Why are Snakes Feminine and Airplanes Masculine?

I am a logical person.

Order is Queen in my life. Most things I own serve a function. My closet could be on the cover of Organized Living, with every item in its place depending on its frequency of use. A favorite book of mine is entitled “The Reason of Things”. So you can imagine my frustration when I discovered that the Serbian language is completely void of my favorite virtue: Logic.

This is one of those languages where every word is assigned a gender. The idea of this makes me want to fold my arms and stomp my feet like a child and scream “No! I will not do it. I refuse to accept a language that is this illogical.” Yes, I know, very many other languages have this exact same protocol, but does that make it any better? Now I’ll have to not only learn each new vocabulary word, but also learn its gender. The work is doubled. But it’s not about the extra work, it’s about the Why. Why is it like this? Why would an inanimate object such as a table or a chair be assigned a gender when it is not a male or female? Why would a school be “she” instead of “it”? And more importantly, Why would a brain be male and a soul be female? Do the Serbs subconsciously think that women are more soulful and men are more brainy? If you talk about a woman’s mind, why must it be manly? And to reference a man’s soul, are you referencing a female part? This is nonsensical! Is it backward, old fashion, chauvinistic? Or is it simply arbitrary, such as a watch being a male, and a coffeepot a female. Why would a coffeepot be a female? Does it have curves? Look good in heels? Can it give birth? Why is a watch a male? Is it good at manual labor? Can it mate with the coffeepot? These are questions that bother me to no end. Why is a backpack a male? Why? And how should I derive the gender of the backpack, from what source, for what reason, is the backpack a male? Should we give it a name and humanize it since it indeed has been given a gender too? Why would a holiday be male? And a glass of wine a female? And then there’s words like zena, which mean both wife and woman, why is this? Are all women wives? If you reference your mother or sister, who is a woman, are you calling her your wife? Why is the word for husband, muz, different than the word for man, covek, and why is the word for baby gender neutral, when indeed babies have genders and coffee pots do not. I could go on forever! It’s infuriating!
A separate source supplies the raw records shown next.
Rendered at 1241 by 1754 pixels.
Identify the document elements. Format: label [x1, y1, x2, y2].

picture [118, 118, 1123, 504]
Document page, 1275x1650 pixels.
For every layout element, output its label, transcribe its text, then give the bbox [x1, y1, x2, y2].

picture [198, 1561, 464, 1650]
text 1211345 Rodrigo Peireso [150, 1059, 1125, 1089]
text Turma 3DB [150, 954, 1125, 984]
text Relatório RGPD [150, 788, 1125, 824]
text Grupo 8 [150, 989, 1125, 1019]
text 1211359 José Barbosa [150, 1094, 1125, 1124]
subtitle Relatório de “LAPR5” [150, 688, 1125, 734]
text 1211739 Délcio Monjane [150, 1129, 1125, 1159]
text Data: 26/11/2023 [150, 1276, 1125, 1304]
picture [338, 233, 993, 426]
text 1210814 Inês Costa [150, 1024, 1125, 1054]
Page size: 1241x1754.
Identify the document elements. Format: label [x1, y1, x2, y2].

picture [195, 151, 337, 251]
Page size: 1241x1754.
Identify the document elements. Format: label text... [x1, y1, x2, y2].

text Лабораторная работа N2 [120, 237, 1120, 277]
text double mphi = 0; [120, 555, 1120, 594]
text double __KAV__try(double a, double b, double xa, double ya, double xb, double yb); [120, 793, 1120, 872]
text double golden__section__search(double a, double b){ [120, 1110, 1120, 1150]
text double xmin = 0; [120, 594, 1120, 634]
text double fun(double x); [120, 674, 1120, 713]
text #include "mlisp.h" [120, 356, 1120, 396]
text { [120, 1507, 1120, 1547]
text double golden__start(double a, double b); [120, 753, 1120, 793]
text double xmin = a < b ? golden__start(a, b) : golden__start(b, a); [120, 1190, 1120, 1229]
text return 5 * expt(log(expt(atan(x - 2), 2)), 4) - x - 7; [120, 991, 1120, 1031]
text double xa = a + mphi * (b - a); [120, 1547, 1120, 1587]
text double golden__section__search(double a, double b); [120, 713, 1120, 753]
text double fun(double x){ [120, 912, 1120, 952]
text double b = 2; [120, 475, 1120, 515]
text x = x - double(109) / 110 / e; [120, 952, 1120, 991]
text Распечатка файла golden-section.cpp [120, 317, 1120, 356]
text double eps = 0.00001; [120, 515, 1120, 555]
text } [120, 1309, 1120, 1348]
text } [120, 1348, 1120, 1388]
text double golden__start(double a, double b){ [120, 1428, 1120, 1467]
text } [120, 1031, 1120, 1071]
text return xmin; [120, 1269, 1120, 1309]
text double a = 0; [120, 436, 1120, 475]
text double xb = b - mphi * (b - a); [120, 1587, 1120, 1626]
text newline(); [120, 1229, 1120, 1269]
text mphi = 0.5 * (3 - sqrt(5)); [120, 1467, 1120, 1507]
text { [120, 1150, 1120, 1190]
Many of you are saying, oh, the English language is illogical too, take our spelling for instance, it too can be nonsensical! I know, I know, but at least we have patterns and norms and it does have some logic. In English you know that a cell phone is an “it”, it just is! It’s not a male or a female, it’s an object for crying out loud, and only items with life have gender. Only people and animals have something about them that defines their gender, and so why then would we give genders to placemats and pianos and paintings and things? It’s madness!

This frustration rises within me whenever I allow myself to dwell on it, and I know that to make progress I need to accept it. It’s like advanced mathematics, sometimes you get to a point where you just can’t wrap your mind around a complex equation, but you know that It Is So, so you must just accept it for what it is, and move forward. So I will apply this mathematical truth to the illogical Serbian language and move forward, eagerly asking my teachers about each inanimate object, “Is this a he or a she?”


2 thoughts on “Why are Snakes Feminine and Airplanes Masculine?

  1. It has to do with the way the word ends if it is masculine, feminine or neutral. I figured that out back when studying French that words that ended with ‘e’ would generally be feminine unless they had a sort of “rough” sound despite the ending. Like the word garage, for example, ends in an ‘e’ but has that sort of harsh sound at the end, so it’s masculine. In Serbian, which I probably know less of than you, it seems similar that way in which you should look at the letter the noun ends with for a clue, and in cases where it doesn’t follow that rule note the ending syllable sound. I think the ‘a’ ending words tend to be feminine, for example.

    So the logic, I’d say, is that it is based on the way the word sounds – in particular it’s ending.